* [SOURCE RECORDS]:
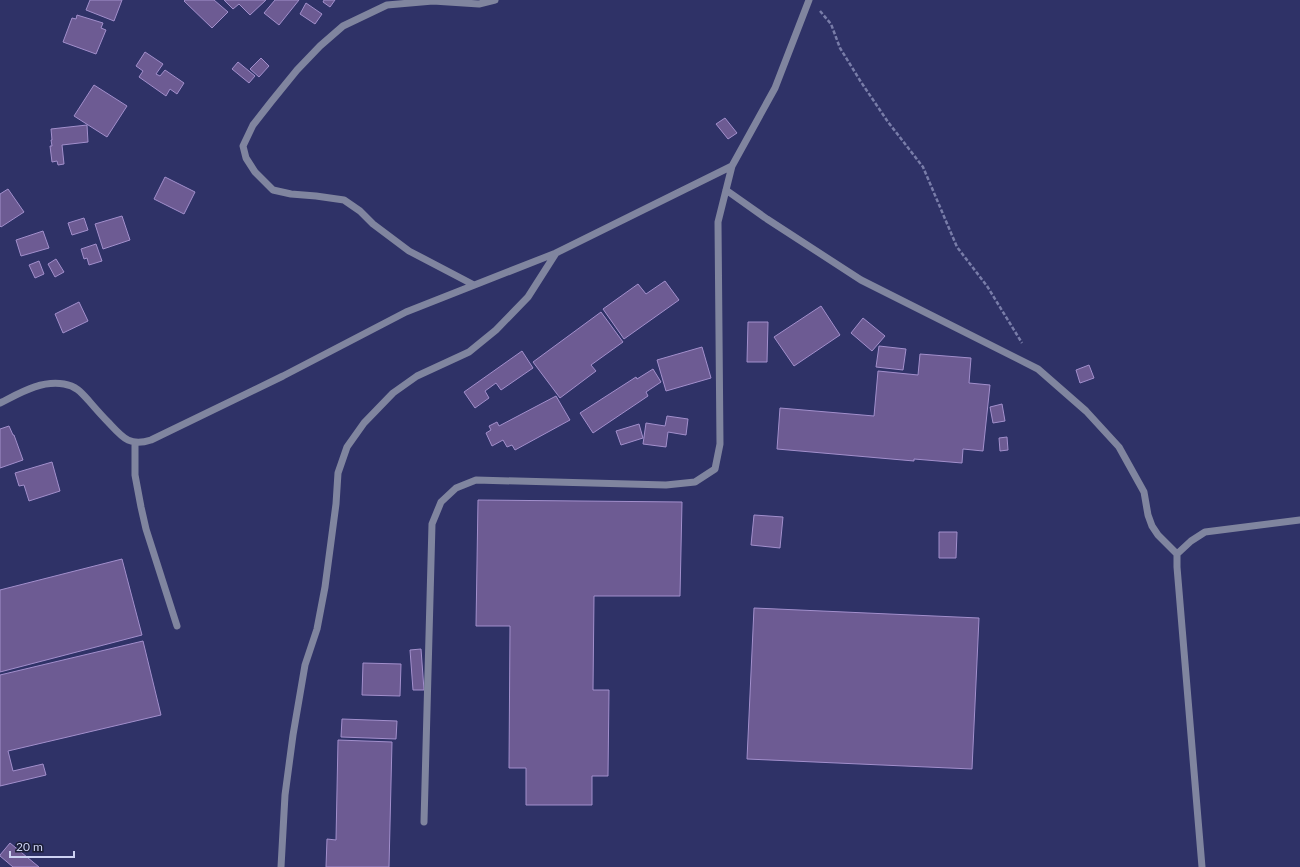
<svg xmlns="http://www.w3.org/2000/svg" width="1300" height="867" font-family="Lato,sans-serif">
	<rect width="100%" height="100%" fill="#2f3267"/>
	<!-- building -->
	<path fill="#6d5b93" stroke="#a28fcc" d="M90,0H122L114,21L86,10Z
		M185,0H214L228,12L212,28L184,1Z
		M224,0H266L250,15L239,4L233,9Z
		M275,0H299L279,25L264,13Z
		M324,0H335L330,7L323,2Z
		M306,3L322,14L315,24L300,14Z
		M77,15L103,23L101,28L106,30L96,54L63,42L72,18L76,19Z
		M145,52L163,64L156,74L160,76L165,70L184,83L177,94L170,89L166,96L139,77L143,71L136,66Z
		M261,58L269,66L259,77L250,69Z
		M238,62L255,76L249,83L232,69Z
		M94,85L127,106L107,137L74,116Z
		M725,118L737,133L728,139L716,124Z
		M87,125L88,142L62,145L64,164L58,165L57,161L52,162L50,146H52L51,140H52L51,129Z
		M165,177L195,192L184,214L154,199Z
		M8,189L24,212L1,227L0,226V194Z
		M122,216L130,240L103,249L95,224Z
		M84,218L88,230L72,235L68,223Z
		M43,231L49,248L21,256L16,240Z
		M96,244L102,261L89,265L87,258L84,259L81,249Z
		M56,259L64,272L55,277L48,264Z
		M39,261L44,274L35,278L29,265Z
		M665,281L679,300L624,339L603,309L638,284L646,294Z
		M79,302L88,321L63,333L55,314Z
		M821,306L840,335L794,366L774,337Z
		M601,312L623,342L591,365L596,371L560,398L533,362Z
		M863,318L885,336L872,351L851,333Z
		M748,322H768L767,362H747Z
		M879,346L906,349L903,370L876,367Z
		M702,347L711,378L666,391L657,360Z
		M522,351L533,368L501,390L496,383L485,391L489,398L475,408L464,392Z
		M920,354L971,358L969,383L990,385L983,451L963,449L962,463L914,459V461L777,449L780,408L874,416L878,371L918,375Z
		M1089,365L1094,378L1080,383L1076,370Z
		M653,369L661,382L646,392L648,396L593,433L580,413L636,377L637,379Z
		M556,396L570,420L515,450L512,445L507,447L503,440L492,446L486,433L491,430L489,426L497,422L499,426Z
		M1002,404L1005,421L993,423L990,407Z
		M667,416L688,419L686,435L668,432L666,447L643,444L646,423L665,426Z
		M639,424L643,438L621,445L616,431Z
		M9,426L13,435H14L23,460L0,468V429Z
		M1007,437L1008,450L1000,451L999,438Z
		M52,462L60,491L29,501L24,485L19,486L15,473Z
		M478,500L682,502L680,596H594L593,690H609L608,776H592V805H526V768H509L510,626H476Z
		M754,515L783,517L780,548L751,545Z
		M939,532H957L956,558H939Z
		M122,559L142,635L0,672V590Z
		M754,608L979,618L972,769L747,759Z
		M143,641L161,715L8,751L13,771L43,764L46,775L0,786V675Z
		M421,649L424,690H413L410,650Z
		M363,663L401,664L400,696L362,695Z
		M342,719L397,721L396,739L341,737Z
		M338,740L392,742L389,867H326L327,839L336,840Z
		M10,843L39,867H13L0,856V855Z"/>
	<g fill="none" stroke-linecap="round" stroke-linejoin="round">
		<!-- path -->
		<path stroke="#797da9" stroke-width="2.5" stroke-dasharray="4 2" stroke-linecap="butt" d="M820,11L831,24L840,48L861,82L888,122L923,167L957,247L987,286L1022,343"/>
		<!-- minor -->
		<path stroke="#80859f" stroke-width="7" d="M726,190L767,219L861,280L1038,369L1086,411L1119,447L1144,492L1148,515L1152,526L1158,535L1177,554
			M474,285L409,251L373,224L360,211L344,200L316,196L291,194L273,190L255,172L246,158L243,146L253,125L271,102L297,70L320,46L343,26L387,5L433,1L479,4L495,0
			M0,403C20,393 41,380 64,384C76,386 81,392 89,401C95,408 102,416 109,423C123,438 130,447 151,440L283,376L406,312L556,253L732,166
			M135,443V475L141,507L146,529L177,626
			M424,822L432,524L441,502L456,488L476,480L666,485L695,482L715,469L720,444L718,222L732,166L775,88L809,0
			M281,867L285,795L293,735L305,665L317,629L325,587L336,504L338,473L347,447L364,423L393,393L417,376L469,352L496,330L528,297L556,253
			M1202,867L1177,567V554L1191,541L1205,532L1300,520"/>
	</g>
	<!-- scale -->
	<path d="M10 851v6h64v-6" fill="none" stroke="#cdd2f3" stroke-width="2"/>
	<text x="16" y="851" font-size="12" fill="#cdd2f3" stroke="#1b1e36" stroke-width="3" paint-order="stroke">20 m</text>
</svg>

* [DESCRIPTION OF THE TASK]: Your task is to restate, word for word, only those lines above that fall between the line holding "M338,740L392,742L389,867H326L327,839L336,840Z" and the line holding "M135,443V475L141,507L146,529L177,626", inclusive.

* [EXPECTED ANSWER]:
		M338,740L392,742L389,867H326L327,839L336,840Z
		M10,843L39,867H13L0,856V855Z"/>
	<g fill="none" stroke-linecap="round" stroke-linejoin="round">
		<!-- path -->
		<path stroke="#797da9" stroke-width="2.5" stroke-dasharray="4 2" stroke-linecap="butt" d="M820,11L831,24L840,48L861,82L888,122L923,167L957,247L987,286L1022,343"/>
		<!-- minor -->
		<path stroke="#80859f" stroke-width="7" d="M726,190L767,219L861,280L1038,369L1086,411L1119,447L1144,492L1148,515L1152,526L1158,535L1177,554
			M474,285L409,251L373,224L360,211L344,200L316,196L291,194L273,190L255,172L246,158L243,146L253,125L271,102L297,70L320,46L343,26L387,5L433,1L479,4L495,0
			M0,403C20,393 41,380 64,384C76,386 81,392 89,401C95,408 102,416 109,423C123,438 130,447 151,440L283,376L406,312L556,253L732,166
			M135,443V475L141,507L146,529L177,626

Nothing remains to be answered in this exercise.